- _Data section_:
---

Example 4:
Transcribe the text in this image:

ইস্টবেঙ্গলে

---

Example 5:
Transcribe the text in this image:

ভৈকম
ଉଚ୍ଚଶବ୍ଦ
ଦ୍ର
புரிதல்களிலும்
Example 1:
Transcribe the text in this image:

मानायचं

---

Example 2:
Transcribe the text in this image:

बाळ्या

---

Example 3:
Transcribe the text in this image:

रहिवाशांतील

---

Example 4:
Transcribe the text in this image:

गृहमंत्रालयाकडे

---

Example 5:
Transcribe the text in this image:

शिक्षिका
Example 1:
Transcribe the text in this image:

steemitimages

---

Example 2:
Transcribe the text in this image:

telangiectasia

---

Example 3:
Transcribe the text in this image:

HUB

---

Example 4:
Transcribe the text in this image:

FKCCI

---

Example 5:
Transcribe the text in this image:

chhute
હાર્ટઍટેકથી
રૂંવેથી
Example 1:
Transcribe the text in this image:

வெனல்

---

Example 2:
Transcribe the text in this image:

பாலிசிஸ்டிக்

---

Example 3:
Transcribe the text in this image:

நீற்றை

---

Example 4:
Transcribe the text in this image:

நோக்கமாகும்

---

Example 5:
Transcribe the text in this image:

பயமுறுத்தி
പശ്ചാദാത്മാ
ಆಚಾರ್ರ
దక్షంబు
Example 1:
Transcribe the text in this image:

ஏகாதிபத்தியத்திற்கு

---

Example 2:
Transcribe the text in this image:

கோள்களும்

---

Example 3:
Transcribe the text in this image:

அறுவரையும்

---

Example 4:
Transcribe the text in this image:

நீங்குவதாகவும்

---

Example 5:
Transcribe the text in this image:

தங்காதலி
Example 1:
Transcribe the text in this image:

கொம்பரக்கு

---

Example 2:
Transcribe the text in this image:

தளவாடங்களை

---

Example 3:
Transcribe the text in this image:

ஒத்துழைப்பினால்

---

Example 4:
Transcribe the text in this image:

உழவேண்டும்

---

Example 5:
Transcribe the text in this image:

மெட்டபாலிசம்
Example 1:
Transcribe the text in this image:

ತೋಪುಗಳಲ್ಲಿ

- _Exercise directions_: What you return must match the records exactly, line for line.

- _Answer box_:
---

Example 4:
Transcribe the text in this image:

ইস্টবেঙ্গলে

---

Example 5:
Transcribe the text in this image:

ভৈকম
ଉଚ୍ଚଶବ୍ଦ
ଦ୍ର
புரிதல்களிலும்
Example 1:
Transcribe the text in this image:

मानायचं

---

Example 2:
Transcribe the text in this image:

बाळ्या

---

Example 3:
Transcribe the text in this image:

रहिवाशांतील

---

Example 4:
Transcribe the text in this image:

गृहमंत्रालयाकडे

---

Example 5:
Transcribe the text in this image:

शिक्षिका
Example 1:
Transcribe the text in this image:

steemitimages

---

Example 2:
Transcribe the text in this image:

telangiectasia

---

Example 3:
Transcribe the text in this image:

HUB

---

Example 4:
Transcribe the text in this image:

FKCCI

---

Example 5:
Transcribe the text in this image:

chhute
હાર્ટઍટેકથી
રૂંવેથી
Example 1:
Transcribe the text in this image:

வெனல்

---

Example 2:
Transcribe the text in this image:

பாலிசிஸ்டிக்

---

Example 3:
Transcribe the text in this image:

நீற்றை

---

Example 4:
Transcribe the text in this image:

நோக்கமாகும்

---

Example 5:
Transcribe the text in this image:

பயமுறுத்தி
പശ്ചാദാത്മാ
ಆಚಾರ್ರ
దక్షంబు
Example 1:
Transcribe the text in this image:

ஏகாதிபத்தியத்திற்கு

---

Example 2:
Transcribe the text in this image:

கோள்களும்

---

Example 3:
Transcribe the text in this image:

அறுவரையும்

---

Example 4:
Transcribe the text in this image:

நீங்குவதாகவும்

---

Example 5:
Transcribe the text in this image:

தங்காதலி
Example 1:
Transcribe the text in this image:

கொம்பரக்கு

---

Example 2:
Transcribe the text in this image:

தளவாடங்களை

---

Example 3:
Transcribe the text in this image:

ஒத்துழைப்பினால்

---

Example 4:
Transcribe the text in this image:

உழவேண்டும்

---

Example 5:
Transcribe the text in this image:

மெட்டபாலிசம்
Example 1:
Transcribe the text in this image:

ತೋಪುಗಳಲ್ಲಿ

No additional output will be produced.